発表によりますと、「Opus 5」は、先行して提供されている大規模モデル「Fable 5」と比べて規模は小さいものの、利用価格が抑えられ、利用制限も緩和されているということです。このため、多くの用途においてより使いやすいモデルになるとしています。また、同時に公開された複数の性能評価テストでは、「Fable 5」を上回る結果を示したということです。
同社はことし5月28日に「Opus 4.8」を公開したばかりで、わずか2か月での新モデル投入となります。6月には「Mythos 5」や「Fable 5」、「Sonnet 5」を相次いで発表しており、同社の「5」シリーズで未更新となっているのは、軽量モデルの「Haiku」のみとなりました。
同社は公式ブログの中で、「Opus 5」は自身の作業を検証し、成功するまで慎重に処理を繰り返す能力が大幅に向上していると強調しています。

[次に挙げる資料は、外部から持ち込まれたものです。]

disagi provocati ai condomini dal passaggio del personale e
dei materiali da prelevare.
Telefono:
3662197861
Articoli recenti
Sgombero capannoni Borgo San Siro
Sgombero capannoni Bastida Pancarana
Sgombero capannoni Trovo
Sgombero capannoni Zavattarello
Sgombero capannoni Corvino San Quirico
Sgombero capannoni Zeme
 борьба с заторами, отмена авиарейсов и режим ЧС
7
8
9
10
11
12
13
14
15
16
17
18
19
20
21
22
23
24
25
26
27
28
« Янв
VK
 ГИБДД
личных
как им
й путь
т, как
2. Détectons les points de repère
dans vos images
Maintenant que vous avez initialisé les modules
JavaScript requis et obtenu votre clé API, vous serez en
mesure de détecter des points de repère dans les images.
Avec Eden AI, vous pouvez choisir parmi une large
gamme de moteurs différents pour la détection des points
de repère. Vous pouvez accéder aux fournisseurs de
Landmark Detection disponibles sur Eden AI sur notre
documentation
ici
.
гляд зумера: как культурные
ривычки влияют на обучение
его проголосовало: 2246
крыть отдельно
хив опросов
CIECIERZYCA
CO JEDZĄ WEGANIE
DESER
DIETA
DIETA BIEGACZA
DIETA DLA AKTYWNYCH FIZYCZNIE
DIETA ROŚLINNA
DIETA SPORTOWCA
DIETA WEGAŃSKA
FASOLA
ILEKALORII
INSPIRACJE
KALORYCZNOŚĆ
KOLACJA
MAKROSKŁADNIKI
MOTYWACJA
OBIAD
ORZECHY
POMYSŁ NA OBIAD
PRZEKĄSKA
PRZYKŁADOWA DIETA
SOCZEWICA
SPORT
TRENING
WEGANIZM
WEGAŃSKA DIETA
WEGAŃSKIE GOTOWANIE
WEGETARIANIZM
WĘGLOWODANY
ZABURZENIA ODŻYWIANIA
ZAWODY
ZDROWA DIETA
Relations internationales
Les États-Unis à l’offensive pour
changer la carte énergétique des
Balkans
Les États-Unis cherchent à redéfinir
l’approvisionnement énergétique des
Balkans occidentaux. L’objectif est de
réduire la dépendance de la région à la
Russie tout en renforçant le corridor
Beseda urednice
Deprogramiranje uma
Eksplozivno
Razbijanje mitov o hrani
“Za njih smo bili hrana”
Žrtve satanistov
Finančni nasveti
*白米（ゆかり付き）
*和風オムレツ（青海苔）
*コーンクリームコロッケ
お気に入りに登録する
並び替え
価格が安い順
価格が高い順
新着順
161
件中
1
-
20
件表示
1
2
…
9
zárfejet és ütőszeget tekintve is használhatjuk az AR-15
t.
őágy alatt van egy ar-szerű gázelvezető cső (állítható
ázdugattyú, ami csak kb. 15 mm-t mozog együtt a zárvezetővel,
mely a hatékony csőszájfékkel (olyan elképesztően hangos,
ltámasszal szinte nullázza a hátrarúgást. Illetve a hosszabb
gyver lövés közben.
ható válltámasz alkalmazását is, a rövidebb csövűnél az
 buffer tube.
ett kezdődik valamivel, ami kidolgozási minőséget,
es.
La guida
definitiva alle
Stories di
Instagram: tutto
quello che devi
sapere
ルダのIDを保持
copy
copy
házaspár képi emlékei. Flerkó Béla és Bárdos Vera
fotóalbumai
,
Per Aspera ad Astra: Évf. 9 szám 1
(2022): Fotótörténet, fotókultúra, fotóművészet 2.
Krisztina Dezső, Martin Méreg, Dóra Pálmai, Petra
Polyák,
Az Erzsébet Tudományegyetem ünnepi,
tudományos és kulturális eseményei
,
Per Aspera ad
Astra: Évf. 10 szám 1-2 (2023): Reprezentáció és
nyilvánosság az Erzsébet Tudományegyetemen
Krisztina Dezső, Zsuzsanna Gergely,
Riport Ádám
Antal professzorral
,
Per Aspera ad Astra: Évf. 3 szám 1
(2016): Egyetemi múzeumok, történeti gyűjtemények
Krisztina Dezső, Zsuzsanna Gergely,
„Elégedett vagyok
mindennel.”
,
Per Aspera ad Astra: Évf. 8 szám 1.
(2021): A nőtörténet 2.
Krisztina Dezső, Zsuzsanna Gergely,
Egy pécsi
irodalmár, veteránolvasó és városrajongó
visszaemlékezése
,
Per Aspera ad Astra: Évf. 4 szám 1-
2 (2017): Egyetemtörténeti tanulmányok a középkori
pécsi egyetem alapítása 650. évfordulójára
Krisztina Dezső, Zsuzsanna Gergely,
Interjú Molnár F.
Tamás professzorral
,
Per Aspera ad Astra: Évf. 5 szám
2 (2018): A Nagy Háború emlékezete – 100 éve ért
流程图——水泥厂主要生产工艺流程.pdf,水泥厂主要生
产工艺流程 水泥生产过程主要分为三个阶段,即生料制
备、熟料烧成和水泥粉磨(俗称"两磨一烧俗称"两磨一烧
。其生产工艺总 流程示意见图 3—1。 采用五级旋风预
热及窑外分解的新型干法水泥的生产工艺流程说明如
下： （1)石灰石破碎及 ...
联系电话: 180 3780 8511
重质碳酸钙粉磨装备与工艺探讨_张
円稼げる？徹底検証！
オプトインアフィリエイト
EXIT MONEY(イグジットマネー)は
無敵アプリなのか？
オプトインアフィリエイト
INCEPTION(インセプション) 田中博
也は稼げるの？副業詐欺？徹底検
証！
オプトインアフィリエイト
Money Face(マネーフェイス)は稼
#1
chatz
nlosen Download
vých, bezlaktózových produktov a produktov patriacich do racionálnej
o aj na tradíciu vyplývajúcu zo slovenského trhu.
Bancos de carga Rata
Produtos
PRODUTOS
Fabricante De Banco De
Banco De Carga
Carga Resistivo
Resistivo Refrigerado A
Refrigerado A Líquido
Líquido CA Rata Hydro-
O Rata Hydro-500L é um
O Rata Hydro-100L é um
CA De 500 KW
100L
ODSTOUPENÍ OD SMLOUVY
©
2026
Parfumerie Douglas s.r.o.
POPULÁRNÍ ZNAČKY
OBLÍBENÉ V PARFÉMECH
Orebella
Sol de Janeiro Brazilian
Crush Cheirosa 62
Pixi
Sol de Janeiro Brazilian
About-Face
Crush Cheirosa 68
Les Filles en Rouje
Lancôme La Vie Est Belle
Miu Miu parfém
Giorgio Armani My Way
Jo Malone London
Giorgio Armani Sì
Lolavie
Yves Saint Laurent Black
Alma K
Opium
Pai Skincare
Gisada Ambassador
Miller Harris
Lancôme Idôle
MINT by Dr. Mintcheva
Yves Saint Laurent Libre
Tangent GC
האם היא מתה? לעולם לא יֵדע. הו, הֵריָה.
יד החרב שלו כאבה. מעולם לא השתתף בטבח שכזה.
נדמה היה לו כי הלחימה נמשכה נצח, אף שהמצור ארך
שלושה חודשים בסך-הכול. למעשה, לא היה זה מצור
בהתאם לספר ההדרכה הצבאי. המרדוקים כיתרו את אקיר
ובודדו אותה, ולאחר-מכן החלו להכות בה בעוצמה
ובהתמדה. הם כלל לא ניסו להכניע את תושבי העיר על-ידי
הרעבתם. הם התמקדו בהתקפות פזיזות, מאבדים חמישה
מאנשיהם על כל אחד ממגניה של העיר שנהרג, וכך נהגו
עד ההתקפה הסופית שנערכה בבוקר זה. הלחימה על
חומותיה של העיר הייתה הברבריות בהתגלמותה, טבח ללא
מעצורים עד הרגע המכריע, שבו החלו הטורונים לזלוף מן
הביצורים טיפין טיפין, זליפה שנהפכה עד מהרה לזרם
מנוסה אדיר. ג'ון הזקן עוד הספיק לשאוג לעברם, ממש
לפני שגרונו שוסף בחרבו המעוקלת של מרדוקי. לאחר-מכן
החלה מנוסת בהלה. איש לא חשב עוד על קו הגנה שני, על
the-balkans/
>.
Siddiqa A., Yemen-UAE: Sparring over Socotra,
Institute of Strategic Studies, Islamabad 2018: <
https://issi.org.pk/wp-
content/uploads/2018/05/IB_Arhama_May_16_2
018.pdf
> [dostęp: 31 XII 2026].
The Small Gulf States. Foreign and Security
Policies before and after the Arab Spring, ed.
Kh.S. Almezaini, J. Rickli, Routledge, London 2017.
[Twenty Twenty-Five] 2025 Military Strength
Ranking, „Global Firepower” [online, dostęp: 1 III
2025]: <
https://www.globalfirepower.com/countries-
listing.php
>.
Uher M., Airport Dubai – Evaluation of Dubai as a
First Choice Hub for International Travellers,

不完全な指示に対しても、AI自身が画像処理のプログラムを自ら構築した事例などを挙げ、その性能の高さをアピールしています。
さらに、「Opus 5」では、プライバシーを重視する利用者の懸念に配慮し、「Fable」や「Mythos」に適用されている「30日間のデータ保持ポリシー」の対象外となっているということです。
一方で、サイバーセキュリティーに関連するタスクについては、引き続き重要な安全対策が講じられています。例えば、ソフトウェアの実行ファイルからシステムの弱点(脆弱性)をスキャンすることは制限されていますが、防御目的で利用される可能性が高いソースコードの脆弱性検索は許可される方針です。同社によりますと、「Opus 5」で安全対策のシステムが作動する頻度は、「Fable 5」と比較して85%減少する見込みだとしています。
あわせて、同社は安全対策システムが作動した際の影響を軽減するための新しいツールも導入する方針です。「自動フォールバック」と呼ばれる試験版の機能で、利用者の指示が安全基準に抵触した場合、自動的に制限の緩い別のモデルに処理を振り分ける仕組みだということです。これにより、システムを連携させるAPIを利用する開発者は、エラー画面の代わりに何らかの機能的な回答を得られるようになるとしています。